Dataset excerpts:
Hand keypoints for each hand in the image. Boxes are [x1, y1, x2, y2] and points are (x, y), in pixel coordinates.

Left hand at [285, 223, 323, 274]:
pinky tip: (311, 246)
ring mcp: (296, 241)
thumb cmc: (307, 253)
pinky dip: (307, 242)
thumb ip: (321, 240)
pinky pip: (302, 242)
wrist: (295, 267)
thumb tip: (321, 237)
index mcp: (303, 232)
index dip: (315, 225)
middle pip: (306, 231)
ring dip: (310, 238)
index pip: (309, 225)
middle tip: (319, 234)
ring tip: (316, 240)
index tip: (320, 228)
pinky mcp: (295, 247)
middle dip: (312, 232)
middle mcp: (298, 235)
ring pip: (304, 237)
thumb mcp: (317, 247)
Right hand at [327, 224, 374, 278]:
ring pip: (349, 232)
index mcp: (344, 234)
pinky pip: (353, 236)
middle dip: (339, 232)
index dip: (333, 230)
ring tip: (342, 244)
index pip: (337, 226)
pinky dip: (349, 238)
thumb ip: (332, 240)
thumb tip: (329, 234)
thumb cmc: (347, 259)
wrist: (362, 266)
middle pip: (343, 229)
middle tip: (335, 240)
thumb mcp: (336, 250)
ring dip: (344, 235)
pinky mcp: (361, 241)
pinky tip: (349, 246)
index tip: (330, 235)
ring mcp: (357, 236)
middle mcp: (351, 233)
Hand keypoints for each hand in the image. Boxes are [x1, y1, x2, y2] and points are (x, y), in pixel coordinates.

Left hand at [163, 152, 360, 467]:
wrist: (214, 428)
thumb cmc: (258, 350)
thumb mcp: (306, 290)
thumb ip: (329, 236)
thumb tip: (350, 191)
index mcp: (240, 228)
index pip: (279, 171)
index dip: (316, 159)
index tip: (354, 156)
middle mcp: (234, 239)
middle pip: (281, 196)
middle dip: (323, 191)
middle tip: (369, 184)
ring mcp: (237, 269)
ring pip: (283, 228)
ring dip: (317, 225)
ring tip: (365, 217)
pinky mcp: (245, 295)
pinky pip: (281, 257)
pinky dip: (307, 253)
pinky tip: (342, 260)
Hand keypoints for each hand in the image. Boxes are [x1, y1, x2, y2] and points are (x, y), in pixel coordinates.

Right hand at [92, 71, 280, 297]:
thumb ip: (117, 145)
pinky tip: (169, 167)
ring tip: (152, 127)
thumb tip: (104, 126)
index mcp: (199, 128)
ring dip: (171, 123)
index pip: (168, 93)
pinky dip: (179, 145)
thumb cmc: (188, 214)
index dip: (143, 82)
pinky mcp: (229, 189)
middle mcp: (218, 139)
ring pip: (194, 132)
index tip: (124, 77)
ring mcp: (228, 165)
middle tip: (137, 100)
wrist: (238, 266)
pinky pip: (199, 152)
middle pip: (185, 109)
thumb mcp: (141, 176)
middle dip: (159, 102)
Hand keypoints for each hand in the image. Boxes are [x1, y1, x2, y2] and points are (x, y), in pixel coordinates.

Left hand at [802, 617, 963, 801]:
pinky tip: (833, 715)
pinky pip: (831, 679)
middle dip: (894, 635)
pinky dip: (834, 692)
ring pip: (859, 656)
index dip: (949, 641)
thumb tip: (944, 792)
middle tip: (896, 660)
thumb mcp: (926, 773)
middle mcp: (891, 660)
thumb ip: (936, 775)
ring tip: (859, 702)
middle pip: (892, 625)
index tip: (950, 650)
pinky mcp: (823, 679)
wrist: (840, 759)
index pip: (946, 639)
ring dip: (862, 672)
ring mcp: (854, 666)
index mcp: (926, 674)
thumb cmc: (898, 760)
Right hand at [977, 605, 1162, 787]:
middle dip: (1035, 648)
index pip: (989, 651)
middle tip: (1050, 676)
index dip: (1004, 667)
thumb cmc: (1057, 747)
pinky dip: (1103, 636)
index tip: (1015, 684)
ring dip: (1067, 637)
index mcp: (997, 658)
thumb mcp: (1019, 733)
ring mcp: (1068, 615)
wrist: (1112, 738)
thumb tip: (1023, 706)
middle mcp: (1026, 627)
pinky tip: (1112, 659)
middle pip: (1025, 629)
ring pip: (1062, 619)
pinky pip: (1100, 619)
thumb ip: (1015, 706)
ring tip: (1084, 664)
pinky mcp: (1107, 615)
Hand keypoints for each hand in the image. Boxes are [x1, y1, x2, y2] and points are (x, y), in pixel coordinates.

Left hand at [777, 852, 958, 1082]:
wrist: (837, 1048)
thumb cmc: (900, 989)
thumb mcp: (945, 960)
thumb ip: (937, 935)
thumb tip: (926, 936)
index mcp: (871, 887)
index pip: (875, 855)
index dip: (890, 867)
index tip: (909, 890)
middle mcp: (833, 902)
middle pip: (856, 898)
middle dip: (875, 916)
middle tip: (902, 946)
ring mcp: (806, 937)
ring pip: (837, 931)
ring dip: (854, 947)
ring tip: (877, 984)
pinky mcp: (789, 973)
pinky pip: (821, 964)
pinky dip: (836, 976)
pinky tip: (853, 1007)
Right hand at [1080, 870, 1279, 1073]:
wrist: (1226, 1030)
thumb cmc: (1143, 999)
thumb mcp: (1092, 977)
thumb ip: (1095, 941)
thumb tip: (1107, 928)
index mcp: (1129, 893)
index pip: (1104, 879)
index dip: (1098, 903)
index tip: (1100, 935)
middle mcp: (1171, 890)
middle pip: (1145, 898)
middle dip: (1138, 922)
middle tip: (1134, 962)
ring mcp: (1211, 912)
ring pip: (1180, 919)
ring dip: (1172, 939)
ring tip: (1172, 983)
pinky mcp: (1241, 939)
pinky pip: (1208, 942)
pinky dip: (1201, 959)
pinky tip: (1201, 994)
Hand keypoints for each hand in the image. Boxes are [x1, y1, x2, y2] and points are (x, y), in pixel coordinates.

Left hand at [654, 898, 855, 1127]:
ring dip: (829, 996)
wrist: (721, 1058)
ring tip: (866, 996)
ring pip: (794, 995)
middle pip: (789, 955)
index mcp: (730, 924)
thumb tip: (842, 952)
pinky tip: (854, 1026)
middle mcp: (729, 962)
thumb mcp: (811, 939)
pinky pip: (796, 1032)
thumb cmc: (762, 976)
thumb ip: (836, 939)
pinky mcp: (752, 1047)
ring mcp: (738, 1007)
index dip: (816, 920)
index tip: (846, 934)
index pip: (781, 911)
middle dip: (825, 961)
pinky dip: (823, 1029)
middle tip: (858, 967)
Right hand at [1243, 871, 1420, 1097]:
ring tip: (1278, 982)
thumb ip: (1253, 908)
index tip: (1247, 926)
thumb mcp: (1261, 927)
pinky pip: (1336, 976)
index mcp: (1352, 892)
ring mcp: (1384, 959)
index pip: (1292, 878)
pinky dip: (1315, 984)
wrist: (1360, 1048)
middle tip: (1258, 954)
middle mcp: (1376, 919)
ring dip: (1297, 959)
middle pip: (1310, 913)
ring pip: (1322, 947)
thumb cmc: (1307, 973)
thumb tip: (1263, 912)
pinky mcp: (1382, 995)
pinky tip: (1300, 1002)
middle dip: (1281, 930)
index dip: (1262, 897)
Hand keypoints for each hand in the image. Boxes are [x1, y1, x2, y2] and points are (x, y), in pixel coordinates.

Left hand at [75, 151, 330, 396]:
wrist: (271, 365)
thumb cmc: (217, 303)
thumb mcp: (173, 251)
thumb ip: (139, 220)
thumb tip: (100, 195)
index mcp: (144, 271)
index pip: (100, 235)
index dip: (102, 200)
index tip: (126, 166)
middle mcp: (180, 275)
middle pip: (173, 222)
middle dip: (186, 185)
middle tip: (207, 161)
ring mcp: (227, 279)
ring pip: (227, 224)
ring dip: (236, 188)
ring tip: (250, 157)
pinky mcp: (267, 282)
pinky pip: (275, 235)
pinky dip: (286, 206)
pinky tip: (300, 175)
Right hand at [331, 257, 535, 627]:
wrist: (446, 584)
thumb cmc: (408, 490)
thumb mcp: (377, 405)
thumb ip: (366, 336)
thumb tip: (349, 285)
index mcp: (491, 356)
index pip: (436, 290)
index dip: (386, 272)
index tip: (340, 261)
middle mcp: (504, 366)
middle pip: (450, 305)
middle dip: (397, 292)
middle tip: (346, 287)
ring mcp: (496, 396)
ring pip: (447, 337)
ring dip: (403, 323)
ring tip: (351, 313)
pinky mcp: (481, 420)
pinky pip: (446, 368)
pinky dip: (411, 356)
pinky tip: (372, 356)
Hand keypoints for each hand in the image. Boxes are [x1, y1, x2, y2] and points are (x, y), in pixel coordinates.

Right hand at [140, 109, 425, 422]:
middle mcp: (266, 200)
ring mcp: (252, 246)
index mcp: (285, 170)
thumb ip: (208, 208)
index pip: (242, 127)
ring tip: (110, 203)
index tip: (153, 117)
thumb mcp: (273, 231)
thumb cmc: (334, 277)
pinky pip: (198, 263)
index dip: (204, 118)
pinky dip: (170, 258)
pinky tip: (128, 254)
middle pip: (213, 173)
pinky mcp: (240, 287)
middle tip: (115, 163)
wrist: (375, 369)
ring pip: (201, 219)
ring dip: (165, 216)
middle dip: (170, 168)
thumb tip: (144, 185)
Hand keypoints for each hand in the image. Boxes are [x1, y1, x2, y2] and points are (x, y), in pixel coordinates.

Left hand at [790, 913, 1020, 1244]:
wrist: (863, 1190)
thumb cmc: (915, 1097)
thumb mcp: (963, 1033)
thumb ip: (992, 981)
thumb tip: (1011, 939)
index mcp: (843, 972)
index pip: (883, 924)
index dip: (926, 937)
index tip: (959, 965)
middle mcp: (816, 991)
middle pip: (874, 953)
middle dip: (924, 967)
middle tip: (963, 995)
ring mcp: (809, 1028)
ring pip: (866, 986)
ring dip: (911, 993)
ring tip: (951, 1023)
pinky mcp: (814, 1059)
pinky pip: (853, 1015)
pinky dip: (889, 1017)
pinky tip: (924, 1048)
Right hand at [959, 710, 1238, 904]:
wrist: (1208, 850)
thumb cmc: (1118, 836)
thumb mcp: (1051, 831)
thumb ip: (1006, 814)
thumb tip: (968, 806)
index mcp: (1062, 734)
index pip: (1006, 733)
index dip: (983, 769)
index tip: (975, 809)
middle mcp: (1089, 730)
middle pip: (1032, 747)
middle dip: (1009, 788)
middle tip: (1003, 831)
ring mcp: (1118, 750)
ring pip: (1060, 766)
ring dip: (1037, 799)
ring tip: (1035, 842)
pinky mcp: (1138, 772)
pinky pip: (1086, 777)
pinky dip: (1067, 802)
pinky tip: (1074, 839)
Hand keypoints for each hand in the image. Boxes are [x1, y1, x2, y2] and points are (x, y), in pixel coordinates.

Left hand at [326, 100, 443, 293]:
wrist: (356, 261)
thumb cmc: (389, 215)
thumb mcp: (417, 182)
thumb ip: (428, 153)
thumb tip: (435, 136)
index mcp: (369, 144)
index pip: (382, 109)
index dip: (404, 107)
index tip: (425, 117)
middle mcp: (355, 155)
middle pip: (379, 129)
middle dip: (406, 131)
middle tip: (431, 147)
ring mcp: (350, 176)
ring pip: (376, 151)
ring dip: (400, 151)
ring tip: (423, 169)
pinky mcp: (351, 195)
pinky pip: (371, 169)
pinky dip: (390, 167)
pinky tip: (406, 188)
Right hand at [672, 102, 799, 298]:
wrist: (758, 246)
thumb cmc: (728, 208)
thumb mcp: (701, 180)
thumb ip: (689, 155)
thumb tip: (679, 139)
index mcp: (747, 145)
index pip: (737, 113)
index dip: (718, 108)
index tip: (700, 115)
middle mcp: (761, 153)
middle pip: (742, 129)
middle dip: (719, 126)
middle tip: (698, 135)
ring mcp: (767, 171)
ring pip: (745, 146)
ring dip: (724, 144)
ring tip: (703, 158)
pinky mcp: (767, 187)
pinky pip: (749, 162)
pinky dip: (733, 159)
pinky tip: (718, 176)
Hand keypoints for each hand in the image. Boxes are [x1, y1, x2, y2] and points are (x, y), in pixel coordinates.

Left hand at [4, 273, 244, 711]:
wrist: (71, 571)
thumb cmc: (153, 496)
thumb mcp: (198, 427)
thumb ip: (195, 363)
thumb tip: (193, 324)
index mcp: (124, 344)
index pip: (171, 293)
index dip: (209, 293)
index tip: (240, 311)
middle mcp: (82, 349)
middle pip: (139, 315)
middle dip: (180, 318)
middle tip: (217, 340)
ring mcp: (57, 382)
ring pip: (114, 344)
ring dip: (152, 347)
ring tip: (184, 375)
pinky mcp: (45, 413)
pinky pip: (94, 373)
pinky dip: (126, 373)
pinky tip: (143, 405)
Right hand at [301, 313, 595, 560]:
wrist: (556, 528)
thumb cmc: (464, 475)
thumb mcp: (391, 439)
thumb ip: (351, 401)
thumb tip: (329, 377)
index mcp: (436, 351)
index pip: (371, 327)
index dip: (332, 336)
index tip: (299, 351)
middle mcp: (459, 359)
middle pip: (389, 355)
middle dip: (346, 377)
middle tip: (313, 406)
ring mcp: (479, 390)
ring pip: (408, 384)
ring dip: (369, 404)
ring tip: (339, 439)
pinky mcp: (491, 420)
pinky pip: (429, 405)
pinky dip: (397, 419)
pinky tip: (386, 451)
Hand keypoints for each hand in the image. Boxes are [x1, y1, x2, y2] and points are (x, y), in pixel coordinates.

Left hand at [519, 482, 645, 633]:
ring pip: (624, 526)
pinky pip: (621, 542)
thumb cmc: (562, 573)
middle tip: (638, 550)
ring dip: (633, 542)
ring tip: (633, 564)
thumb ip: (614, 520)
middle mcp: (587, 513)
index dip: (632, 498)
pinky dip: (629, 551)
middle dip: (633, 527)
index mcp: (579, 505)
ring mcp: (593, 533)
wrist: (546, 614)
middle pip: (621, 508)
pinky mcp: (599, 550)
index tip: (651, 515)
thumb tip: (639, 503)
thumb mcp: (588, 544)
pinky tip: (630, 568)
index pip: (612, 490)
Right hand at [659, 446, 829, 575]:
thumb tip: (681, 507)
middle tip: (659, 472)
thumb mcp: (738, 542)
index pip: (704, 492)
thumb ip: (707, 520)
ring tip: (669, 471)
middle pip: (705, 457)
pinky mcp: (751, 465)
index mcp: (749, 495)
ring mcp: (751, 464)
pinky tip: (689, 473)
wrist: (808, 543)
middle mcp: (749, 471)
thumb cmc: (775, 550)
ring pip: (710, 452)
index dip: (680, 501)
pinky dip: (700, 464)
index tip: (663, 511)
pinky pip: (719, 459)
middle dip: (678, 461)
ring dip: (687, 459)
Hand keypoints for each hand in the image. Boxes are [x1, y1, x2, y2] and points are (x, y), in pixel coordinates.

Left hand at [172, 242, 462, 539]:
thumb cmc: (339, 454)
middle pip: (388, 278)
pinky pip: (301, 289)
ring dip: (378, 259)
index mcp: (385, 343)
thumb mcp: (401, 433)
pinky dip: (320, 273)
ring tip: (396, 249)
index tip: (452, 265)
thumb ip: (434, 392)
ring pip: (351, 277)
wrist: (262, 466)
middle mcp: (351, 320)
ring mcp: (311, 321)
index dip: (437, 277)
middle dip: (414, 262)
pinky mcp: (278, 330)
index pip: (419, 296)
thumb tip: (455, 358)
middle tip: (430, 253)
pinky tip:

● TASK BRIEF: Every line above from the line with "middle dip: (186, 185)" to the line with "index mcp: (491, 356)" is wanted, ends included; write them out exactly and add no other line.

● YOUR SOLUTION:
middle dip: (186, 185)
middle tip: (207, 161)
ring mcp: (227, 279)
ring pip: (227, 224)
ring dip: (236, 188)
ring tip: (250, 157)
pinky mcp: (267, 282)
pinky pip: (275, 235)
pinky dip: (286, 206)
pinky tip: (300, 175)
Right hand at [331, 257, 535, 627]:
wrist: (446, 584)
thumb cmc: (408, 490)
thumb mcp: (377, 405)
thumb ip: (366, 336)
thumb tip: (349, 285)
index mcp: (491, 356)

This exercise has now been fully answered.